Combined, all these systems are called the Toyota Safety Sense. And so far it is only available in the top of the line 2.8 Rogue edition. But expect this to trickle down the model line or to be offered as an option in other variants as well.

Outside the Hilux Rogue takes on a love it or hate it design. The overall design is still typical Hilux, there is no mistaking it for anything but, and the new LED headlights look fantastic with the Daytime Running Lights. But from a personal point of view, the blacked out body kit that starts from the grille and loops over the wheel arches looks a little cheapish – as if the paint shop had forgotten to paint it. But if ruggedness and machoism is the name of your game, then the Rogue body kit should appeal to you.

BHPetrol Euro5 Diesel

Driving the Hilux Rogue is still a mundane affair – a character typical of pick up trucks, save for perhaps a Tundra TRD, F-150 Raptor or a Dodge Ram SRT-10. Power is of course available in abundance thanks to an improved 2.8-litre turbocharged engine that puts out 204hp and 500Nm of torque. Despite that fuel economy has also improved by 4%, something we will testify to after driving from Shah Alam to Rawang and up to Janda Baik via Ulu Yam and then to Goh Tong Jaya and back to Shah Alam. The damage? Just a quarter tank of fuel, which is quite impressive considering stop start traffic, uphill climbs and lots of acceleration.

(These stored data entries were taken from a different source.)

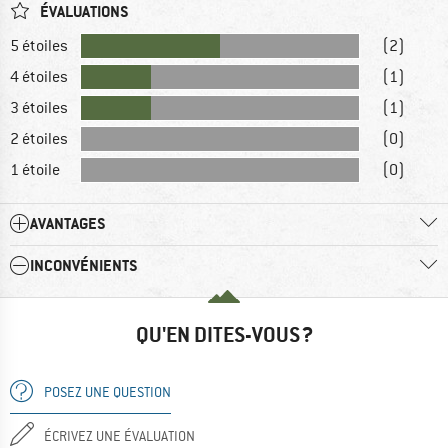
ÉVALUATIONS
5 étoiles
(2)
4 étoiles
(1)
3 étoiles
(1)
2 étoiles
(0)
1 étoile
(0)
AVANTAGES
INCONVÉNIENTS
QU'EN DITES-VOUS ?
POSEZ UNE QUESTION
ÉCRIVEZ UNE ÉVALUATION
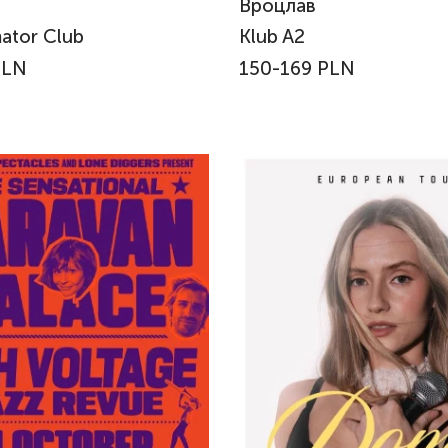
Вроцлав
ator Club
Klub A2
PLN
150-169 PLN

As for handling, Toyota has updated the Hilux with something called a Variable Flow Control Power Steering, this makes the steering speed sensitive – light at low speeds, and heavier at high speeds. But interestingly it is not an electronic steering rack, it is still hydraulic. Which is not a bad thing because a hydraulic rack requires fewer sensors, which means there is a lesser chance of failure.

In the product brochure of the new Hilux Rogue, Toyota says that the suspension has been improved and now offers a more comfortable ride. But as a first impression, we found that the suspension still picks up on the slightest unevenness, bumps and even hops and skips over rumble strips rather than absorbing them.

Now this is also typical of a pick up as it comes with all pick-up trucks (except for the Nissan Navara) come with independent suspension up front with leaf springs at the back. This is normal because pick-ups are designed to carry loads rather than offer a plush ride, absorbing bumps and such. The direct consequence of which is a somewhat stiff ride, which is a character of the new Hilux Rogue.

But what the Hilux Rogue does have though is an impressively quiet interior, it is not as quiet as the interior of a Ranger Wildtrak (which uses Anti-Noise Cancellation technology to cancel out ambient sounds), but it is still quite good, almost like the interior of early 2000 continental cars. Well done to Toyota for that.

All in all, the new Toyota Hilux Rogue is a mighty impressive machine. It is still not as urban centric as some of its competitors but it is fast catching up. And you can always rely on a Hilux to never fail you in any situation. It still comes with the usual array of off-roading gizmos like Downhill-Assist Control and an Automatic Limited-slip Differential, so you can trust that it will always deliver in any situation.

If there ever was an award for the most hard working and most reliable pick-up truck to ever grace the earth – the Hilux would win it hands down. And if ever the call came for this writer to suddenly drive to the end of the world, the Toyota Hilux would be the vehicle of choice, each and every time.

The new Toyota Hilux Rogue is now available for RM146,880, but if you go to a Toyota showroom as soon as you’re done reading this, Toyota will give you a RM2,000 early-bird discount. It also comes with a 5-year warranty.